Prior to the development of aspartame, it was a well known
fact that phenylalanine interfered with human brain chemistry and had once been considered as a chemical warfare agent due
to its neurotoxic capabilities.
Physiologically, human beings are approximately 60 times
more sensitive to phenylalanine toxicity than any of the animals tested.
Furthermore, humans are 10-20 times more sensitive to
methanol poisoning both as a subchronic and chronic toxin/carcinogen. On the contrary, the animals studied are more sensitive
to the more common ethanol found in alcoholic beverages due to differences in enzyme concentrations of the species.
Humans are also about 8-10 times more sensitive to the
affects of aspartic acid and glutamates, than the test animals being used.
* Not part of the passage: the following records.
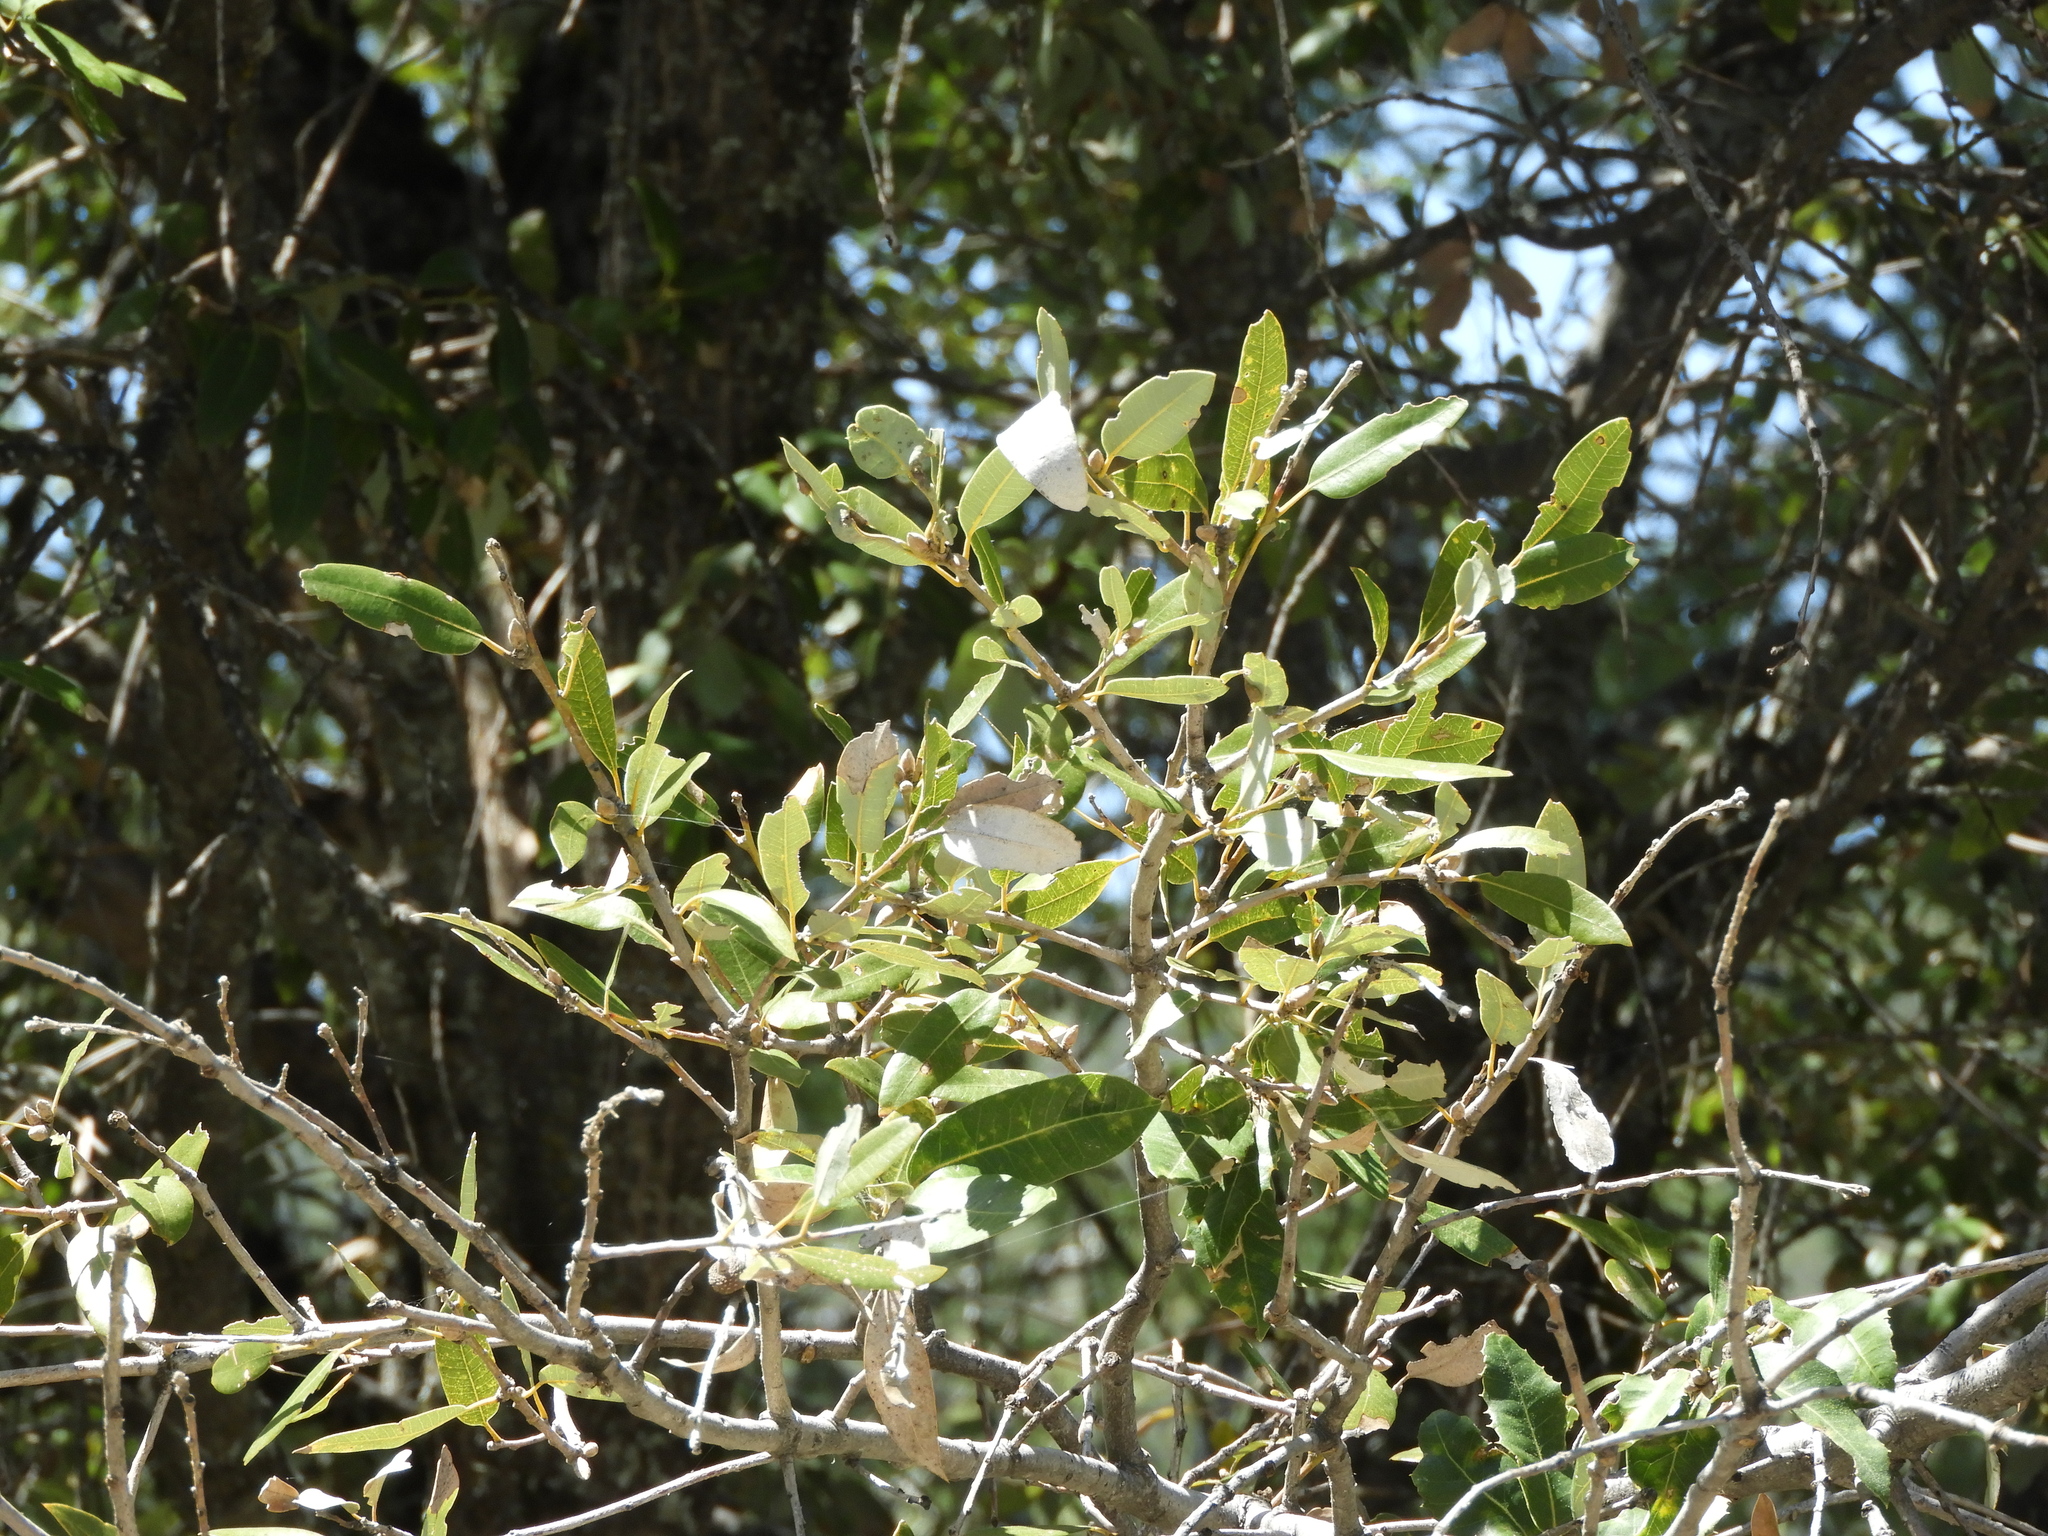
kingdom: Plantae
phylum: Tracheophyta
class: Magnoliopsida
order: Fagales
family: Fagaceae
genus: Quercus
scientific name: Quercus chrysolepis
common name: Canyon live oak
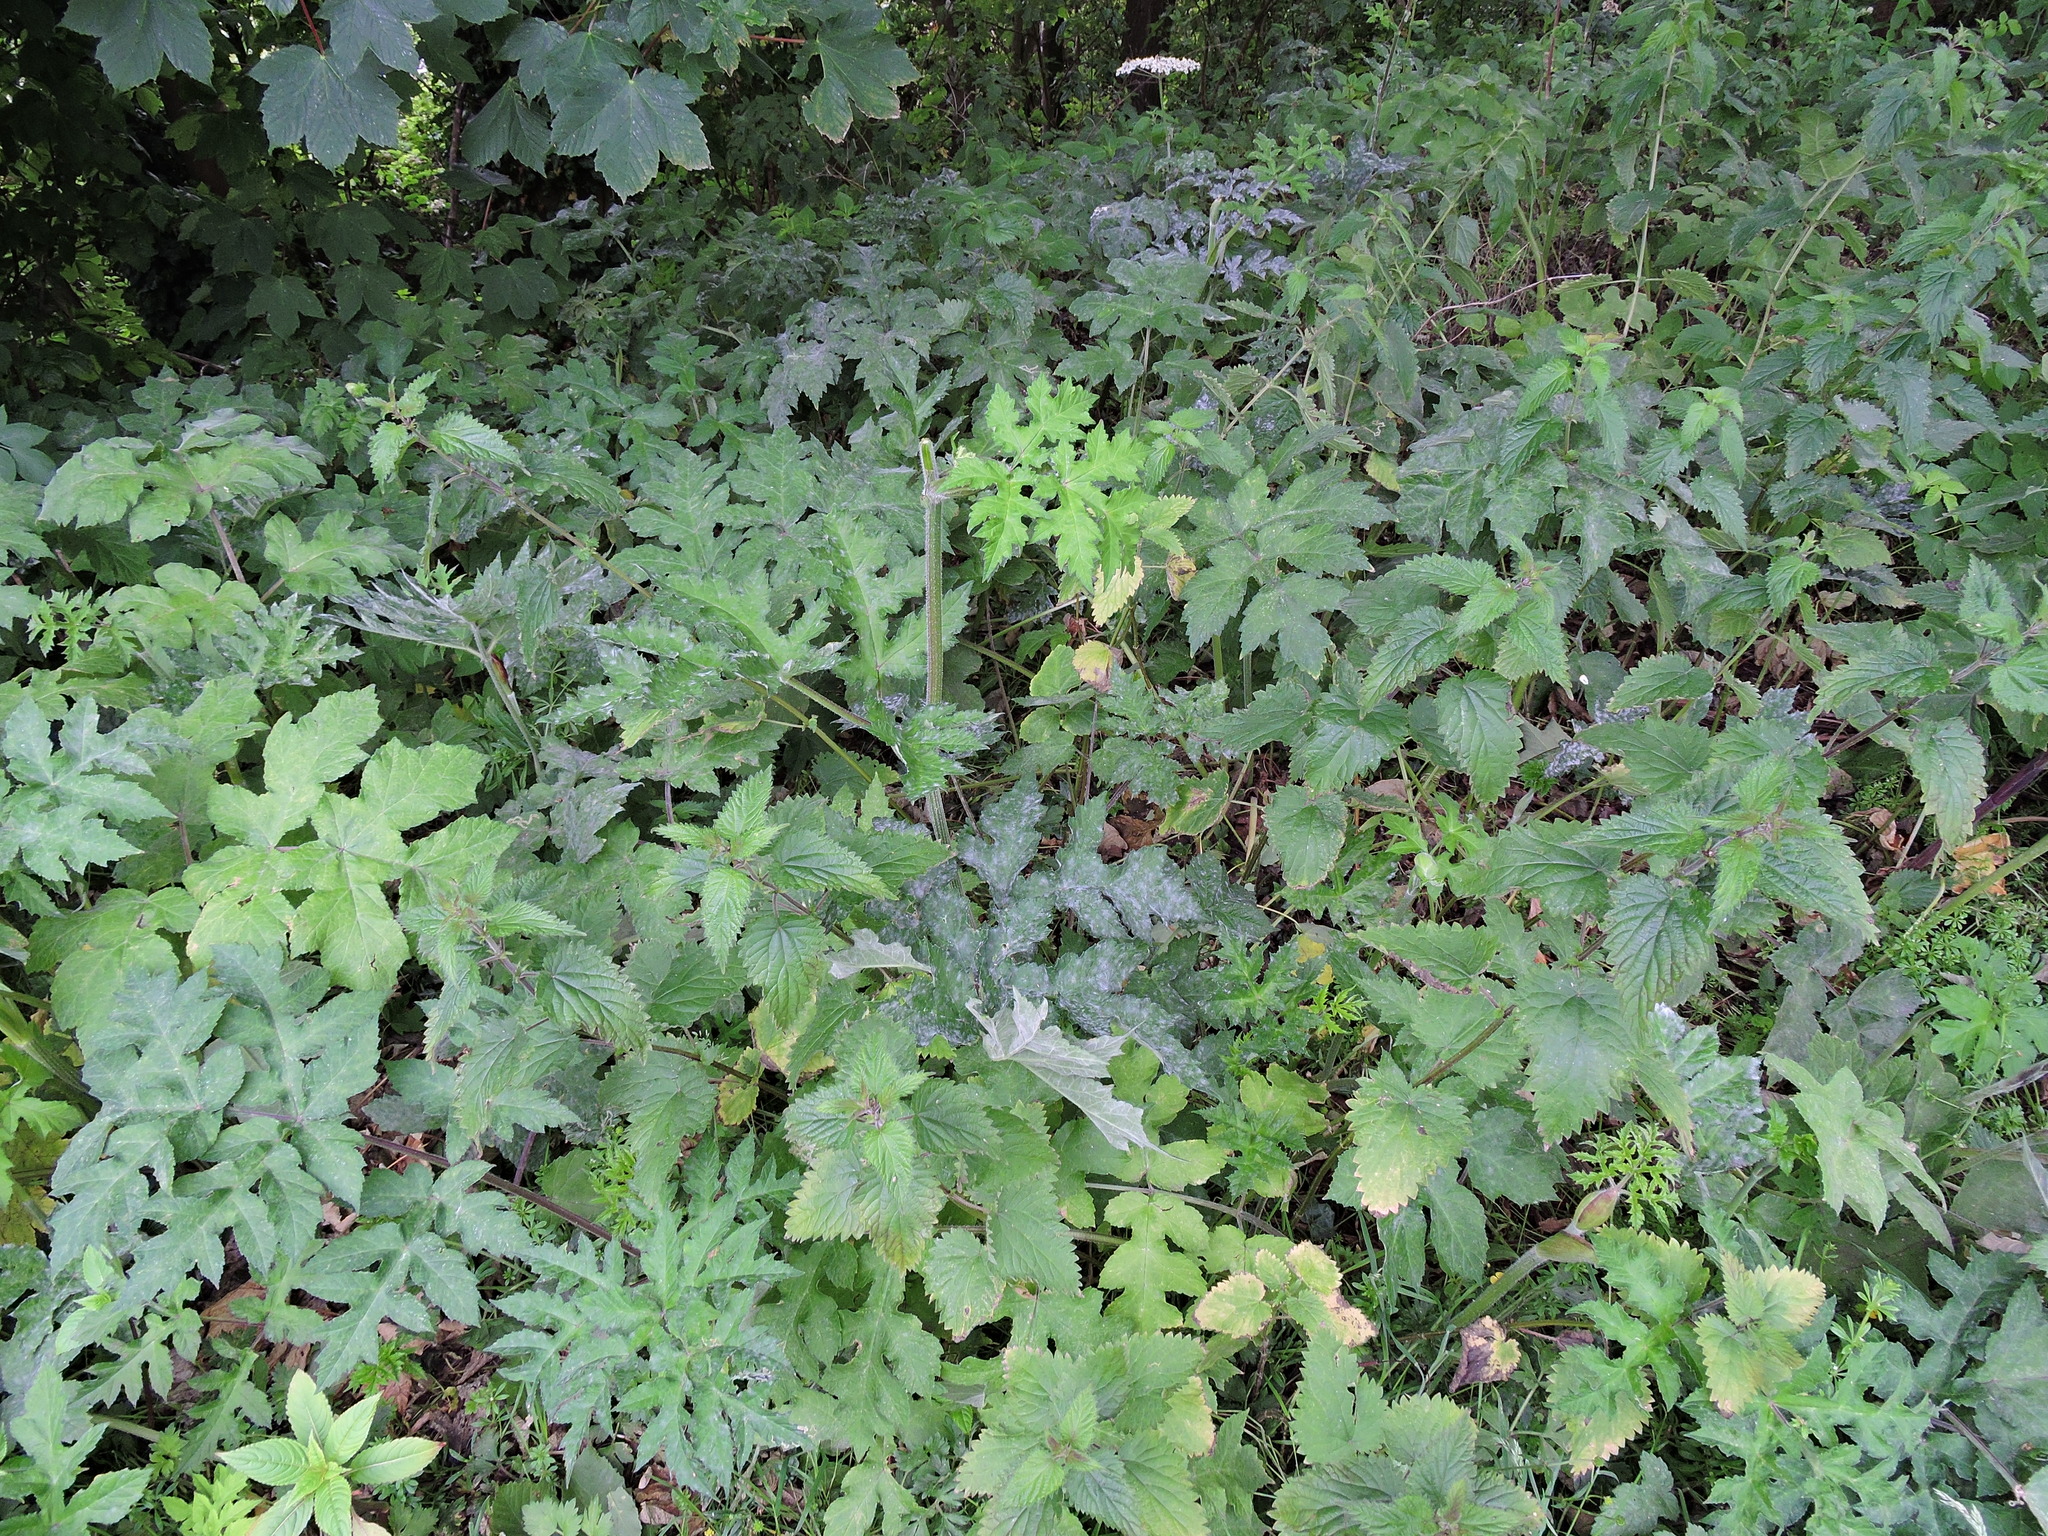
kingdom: Plantae
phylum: Tracheophyta
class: Magnoliopsida
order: Apiales
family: Apiaceae
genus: Heracleum
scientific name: Heracleum sphondylium
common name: Hogweed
__________________________________________________
Final Note:
A new sweetener known as Neotame has chemical properties
of known toxicity to man.
Neotame appears to be a chemically altered "aspartame,"
possessing similar proportionate neurotoxic qualities.
I suspect the new name was formed to superficially distance
this product from aspartame, due to the symptoms generated and because of the publicity this poison has received.
All evidence substantiates that aspartame is a powerful
neurotoxin.
Further investigation is absolutely warranted.